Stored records
══════════
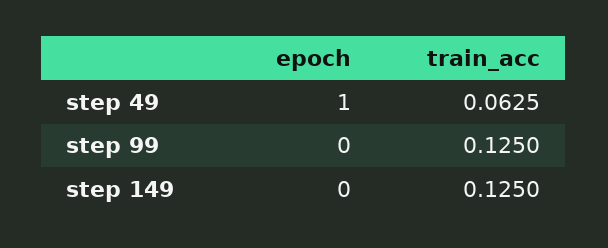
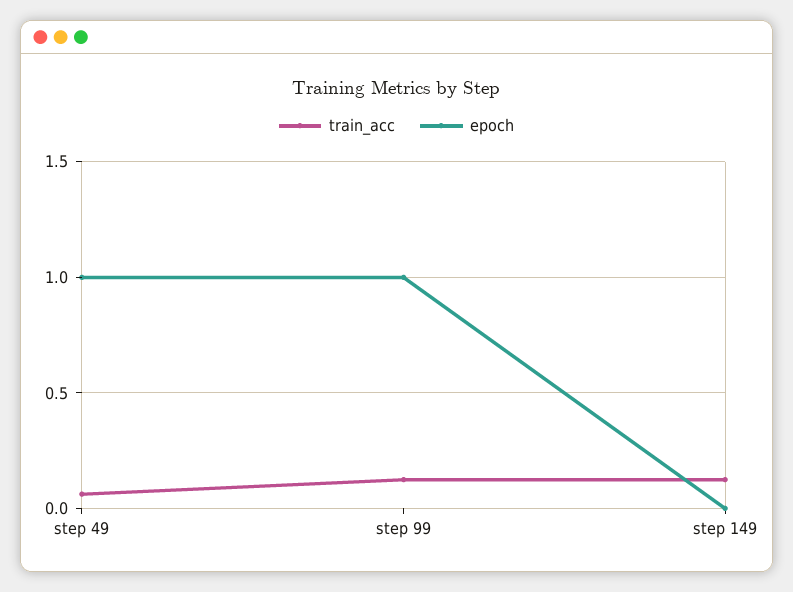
epoch, step 99: 0 -> 1

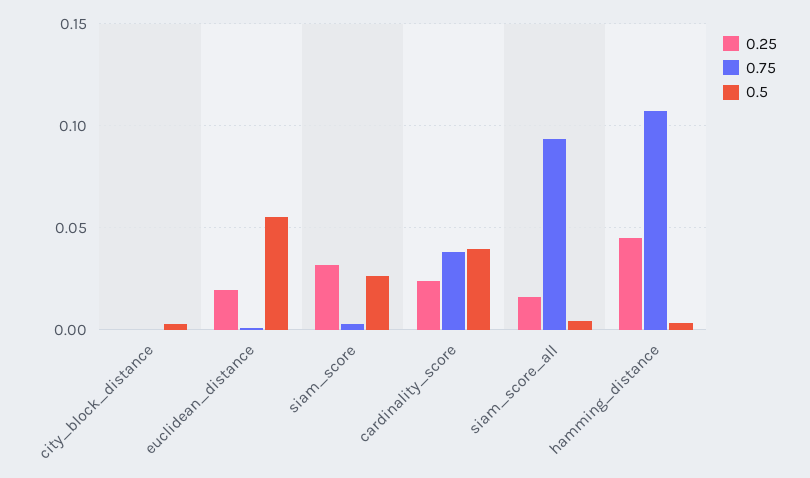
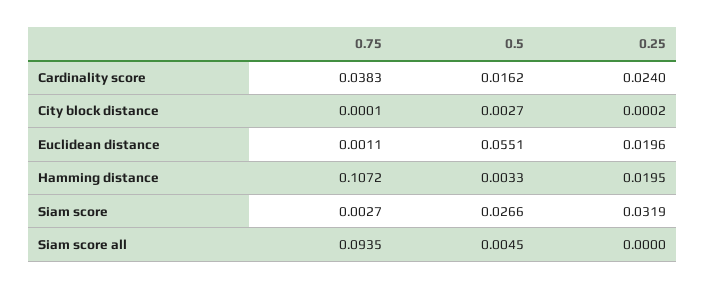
0.5, cardinality_score: 0.04 -> 0.0162
0.25, siam_score_all: 0.015 -> 0
0.25, hamming_distance: 0.045 -> 0.0195

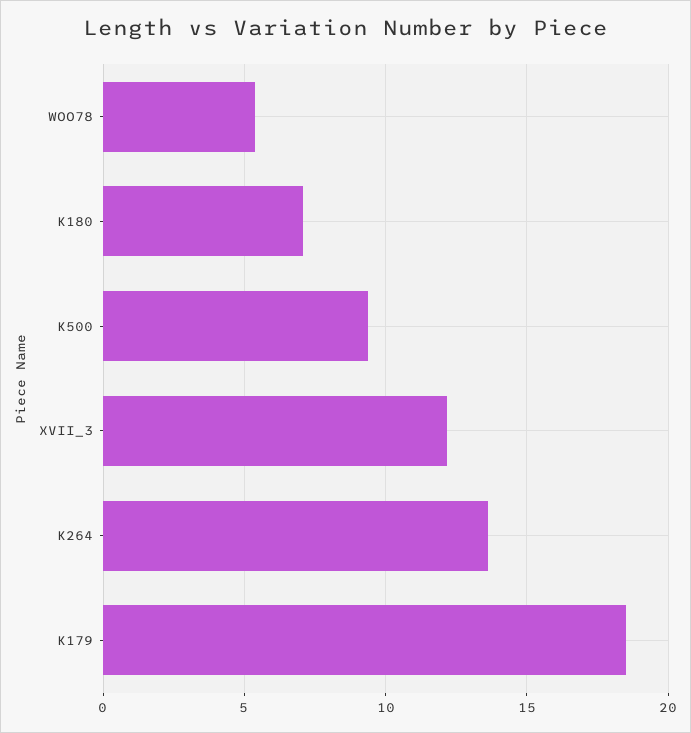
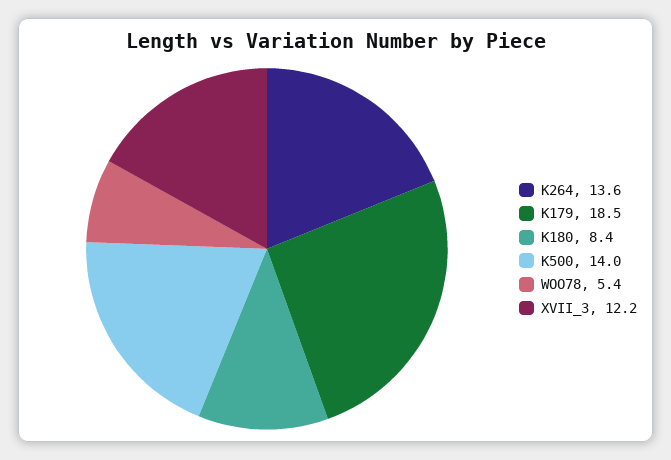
K180: 7 -> 8.4
K500: 9.5 -> 14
══════════
## Work order
Return only the lines from the one containing "0.5, cardinality_score: 0.04 -> 0.0162" through the last line of the entries above, exactly as written and without pictures.

## Your solution
0.5, cardinality_score: 0.04 -> 0.0162
0.25, siam_score_all: 0.015 -> 0
0.25, hamming_distance: 0.045 -> 0.0195

K180: 7 -> 8.4
K500: 9.5 -> 14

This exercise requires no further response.